Technically, no, since std::string is not required to store its contents contiguously in memory.

However, in almost all implementations (every implementation of which I am aware), the contents are stored contiguously and this would "work."

James McNellis
Can you identify some implementations where it wouldn't work?
Rob Kennedy
Nope. But you could make such an implementation if you wanted.
James McNellis
@Neil: Do you have a link/reference to that TC?
James McNellis
Aargh - sorry, brain going - I'm thinking of vector, not string. Apologies all round.
anon
James McNellis
+1  A: 

Legal? Maybe, maybe not. Safe? Probably, but maybe not. Good code? Well, let's not go there...

Why not just do:

std::string s = str;

...or:

std::string s(str);

...or:

std::string s;
std::copy( &str[0], &str[strLen], std::back_inserter(s));

...or:

std::string s;
s.assign( str, strLen );

?

John Dibling
or s.assign( str, strLen );
anon
good, updated w/assign
John Dibling
`std::string s (str, strLen);` (Shortest form identical, in case of embedded nulls or lacking null termination, to the original behavior from the question.)

Object class coordinate lists:

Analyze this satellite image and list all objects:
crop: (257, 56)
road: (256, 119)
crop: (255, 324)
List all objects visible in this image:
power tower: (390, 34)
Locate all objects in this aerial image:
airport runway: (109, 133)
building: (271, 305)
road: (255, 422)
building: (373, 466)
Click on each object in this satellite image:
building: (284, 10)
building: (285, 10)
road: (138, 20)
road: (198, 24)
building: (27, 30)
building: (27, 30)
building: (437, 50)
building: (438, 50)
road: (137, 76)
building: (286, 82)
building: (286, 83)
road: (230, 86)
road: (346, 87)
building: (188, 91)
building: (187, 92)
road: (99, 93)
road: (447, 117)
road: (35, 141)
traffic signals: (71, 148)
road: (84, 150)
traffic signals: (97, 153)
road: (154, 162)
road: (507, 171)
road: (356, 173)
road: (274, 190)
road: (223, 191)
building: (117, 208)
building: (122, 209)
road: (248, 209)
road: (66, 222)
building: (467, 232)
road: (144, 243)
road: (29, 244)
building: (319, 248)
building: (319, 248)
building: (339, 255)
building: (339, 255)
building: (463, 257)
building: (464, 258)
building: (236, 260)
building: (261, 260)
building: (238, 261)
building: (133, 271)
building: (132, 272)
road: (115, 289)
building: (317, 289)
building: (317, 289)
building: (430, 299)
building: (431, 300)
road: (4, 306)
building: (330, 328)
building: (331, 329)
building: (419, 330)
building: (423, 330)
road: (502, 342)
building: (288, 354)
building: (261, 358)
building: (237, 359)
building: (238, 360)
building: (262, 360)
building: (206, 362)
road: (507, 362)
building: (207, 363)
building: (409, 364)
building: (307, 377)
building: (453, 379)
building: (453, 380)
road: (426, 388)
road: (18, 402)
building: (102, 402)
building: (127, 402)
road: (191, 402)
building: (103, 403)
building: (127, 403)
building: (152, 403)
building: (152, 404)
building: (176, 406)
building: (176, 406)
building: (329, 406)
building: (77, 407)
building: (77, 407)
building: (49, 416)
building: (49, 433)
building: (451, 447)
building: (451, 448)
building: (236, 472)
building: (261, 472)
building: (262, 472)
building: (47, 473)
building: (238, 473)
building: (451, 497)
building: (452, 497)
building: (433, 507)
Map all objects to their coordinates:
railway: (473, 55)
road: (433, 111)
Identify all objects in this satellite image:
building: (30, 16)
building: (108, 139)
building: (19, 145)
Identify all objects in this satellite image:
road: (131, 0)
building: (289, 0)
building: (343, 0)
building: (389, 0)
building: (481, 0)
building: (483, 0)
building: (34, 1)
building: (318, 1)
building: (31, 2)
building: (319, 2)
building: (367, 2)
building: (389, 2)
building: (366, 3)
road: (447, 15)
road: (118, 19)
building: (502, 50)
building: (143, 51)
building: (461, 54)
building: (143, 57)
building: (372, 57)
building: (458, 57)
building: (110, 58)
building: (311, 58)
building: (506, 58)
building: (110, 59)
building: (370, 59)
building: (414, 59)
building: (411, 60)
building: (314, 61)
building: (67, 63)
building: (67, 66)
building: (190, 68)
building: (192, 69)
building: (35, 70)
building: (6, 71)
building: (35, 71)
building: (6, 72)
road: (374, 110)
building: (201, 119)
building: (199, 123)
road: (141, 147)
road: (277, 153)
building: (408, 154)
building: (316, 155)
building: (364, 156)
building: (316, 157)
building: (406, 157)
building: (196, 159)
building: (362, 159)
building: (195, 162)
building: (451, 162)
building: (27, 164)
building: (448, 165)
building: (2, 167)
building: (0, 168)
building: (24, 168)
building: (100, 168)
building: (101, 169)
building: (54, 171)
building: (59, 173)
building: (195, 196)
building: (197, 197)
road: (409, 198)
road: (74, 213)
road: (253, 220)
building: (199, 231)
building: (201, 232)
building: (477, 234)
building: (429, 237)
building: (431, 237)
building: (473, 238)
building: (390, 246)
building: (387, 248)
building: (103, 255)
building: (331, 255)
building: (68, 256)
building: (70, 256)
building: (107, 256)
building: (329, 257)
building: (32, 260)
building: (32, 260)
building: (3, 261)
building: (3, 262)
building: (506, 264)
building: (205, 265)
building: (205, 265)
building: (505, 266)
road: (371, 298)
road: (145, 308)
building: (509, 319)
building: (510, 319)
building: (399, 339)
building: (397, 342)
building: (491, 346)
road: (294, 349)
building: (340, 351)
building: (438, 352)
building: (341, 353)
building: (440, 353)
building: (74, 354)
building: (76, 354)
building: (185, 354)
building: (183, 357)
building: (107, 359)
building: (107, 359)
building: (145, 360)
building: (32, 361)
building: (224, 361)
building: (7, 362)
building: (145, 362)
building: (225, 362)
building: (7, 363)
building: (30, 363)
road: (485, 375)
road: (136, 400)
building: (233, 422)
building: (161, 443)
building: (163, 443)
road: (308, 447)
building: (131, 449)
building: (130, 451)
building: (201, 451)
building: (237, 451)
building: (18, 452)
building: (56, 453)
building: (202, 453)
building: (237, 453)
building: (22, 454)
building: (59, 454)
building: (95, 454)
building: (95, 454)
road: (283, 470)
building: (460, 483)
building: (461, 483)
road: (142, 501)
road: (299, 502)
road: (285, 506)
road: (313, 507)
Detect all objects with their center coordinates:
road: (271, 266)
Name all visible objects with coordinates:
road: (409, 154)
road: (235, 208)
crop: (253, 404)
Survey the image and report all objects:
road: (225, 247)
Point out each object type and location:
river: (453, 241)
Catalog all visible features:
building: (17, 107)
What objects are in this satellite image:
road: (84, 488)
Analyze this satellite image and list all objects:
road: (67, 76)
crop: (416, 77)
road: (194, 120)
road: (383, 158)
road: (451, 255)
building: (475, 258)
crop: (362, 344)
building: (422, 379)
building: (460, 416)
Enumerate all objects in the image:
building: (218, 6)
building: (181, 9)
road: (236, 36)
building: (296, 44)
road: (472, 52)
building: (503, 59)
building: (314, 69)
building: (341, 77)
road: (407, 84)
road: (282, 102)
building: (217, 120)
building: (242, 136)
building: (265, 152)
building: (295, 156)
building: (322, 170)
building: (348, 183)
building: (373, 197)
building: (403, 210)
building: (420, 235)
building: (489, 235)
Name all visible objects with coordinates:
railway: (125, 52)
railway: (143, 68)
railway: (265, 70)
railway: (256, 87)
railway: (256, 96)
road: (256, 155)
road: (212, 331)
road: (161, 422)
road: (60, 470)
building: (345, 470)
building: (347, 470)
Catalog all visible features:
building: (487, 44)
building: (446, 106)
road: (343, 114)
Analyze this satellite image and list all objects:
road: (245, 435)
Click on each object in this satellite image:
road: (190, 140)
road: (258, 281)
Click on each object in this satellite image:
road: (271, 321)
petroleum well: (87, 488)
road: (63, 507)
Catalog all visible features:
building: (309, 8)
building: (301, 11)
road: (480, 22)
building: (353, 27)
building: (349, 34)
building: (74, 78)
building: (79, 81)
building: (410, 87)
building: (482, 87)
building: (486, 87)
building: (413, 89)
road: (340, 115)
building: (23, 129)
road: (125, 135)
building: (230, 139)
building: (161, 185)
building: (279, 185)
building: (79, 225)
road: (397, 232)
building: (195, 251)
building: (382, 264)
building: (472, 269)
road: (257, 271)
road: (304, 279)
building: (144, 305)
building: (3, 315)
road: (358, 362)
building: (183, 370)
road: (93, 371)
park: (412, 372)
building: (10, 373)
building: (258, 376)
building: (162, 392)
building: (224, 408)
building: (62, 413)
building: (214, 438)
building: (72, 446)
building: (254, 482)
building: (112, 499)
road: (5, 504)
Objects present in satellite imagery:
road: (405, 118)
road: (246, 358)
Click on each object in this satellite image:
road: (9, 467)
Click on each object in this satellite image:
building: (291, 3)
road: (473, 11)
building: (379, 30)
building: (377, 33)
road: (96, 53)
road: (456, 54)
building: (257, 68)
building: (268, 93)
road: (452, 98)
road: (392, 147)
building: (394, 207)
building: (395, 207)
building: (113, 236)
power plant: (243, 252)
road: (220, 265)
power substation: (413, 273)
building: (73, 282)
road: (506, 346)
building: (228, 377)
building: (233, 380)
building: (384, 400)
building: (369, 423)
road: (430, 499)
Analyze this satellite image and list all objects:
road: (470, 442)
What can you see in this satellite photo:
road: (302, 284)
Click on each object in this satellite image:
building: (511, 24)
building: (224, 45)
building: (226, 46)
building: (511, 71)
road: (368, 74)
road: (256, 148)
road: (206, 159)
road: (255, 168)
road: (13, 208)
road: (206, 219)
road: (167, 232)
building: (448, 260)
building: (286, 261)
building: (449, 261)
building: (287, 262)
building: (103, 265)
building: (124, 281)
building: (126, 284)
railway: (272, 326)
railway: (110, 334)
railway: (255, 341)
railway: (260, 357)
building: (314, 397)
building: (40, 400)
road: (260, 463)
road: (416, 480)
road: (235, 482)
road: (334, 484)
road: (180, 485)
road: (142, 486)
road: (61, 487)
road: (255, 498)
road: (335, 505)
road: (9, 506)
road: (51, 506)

■ List of tasks
**1)** Answer these from the std::string discussion:
(a) What does the opening reply say std::string is not required to do?
(b) In the apology, which container does the commenter say they were thinking of instead of string?
(c) Which member function call was added to the list of alternatives after the comment "or s.assign( str, strLen );"?
**2)** According to the final comment in the std::string discussion, why is `std::string s (str, strLen);` preferred?
**3)** Carry on the std::string discussion from its last comment.

■ Responses by item number
**1)**
(a) It is not required to store its contents contiguously in memory.
(b) vector.
(c) s.assign( str, strLen );

**2)** It is the shortest form. It also behaves identically to the original code from the question when the data has embedded nulls or lacks null termination.

**3)**
Roger Pate
+2  A: 

This is generally not safe, regardless of whether the internal string sequence is stored in memory continuously or not. There's might be many other implementation details related to how the controlled sequence is stored by std::string object, besides the continuity.

A real practical problem with that might be the following. The controlled sequence of std::string is not required to be stored as a zero-terminated string. However, in practice, many (most?) implementations choose to oversize the internal buffer by 1 and store the sequence as a zero-terminated string anyway because it simplifies the implementation of c_str() method: just return a pointer to the internal buffer and you are done.

The code you quoted in your question does not make any effort to zero-terminate the data it copied into the internal buffer. Quite possibly it simply doesn't know whether zero-termination is necessary in this implementation of std::string. Quite possibly it relies on the internal buffer being filled with zeros after the call to resize, so the extra character allocated for the zero-terminator by the implementation is conveniently pre-set to zero. All this is implementation detail, meaning that this technique depends of some rather fragile assumptions.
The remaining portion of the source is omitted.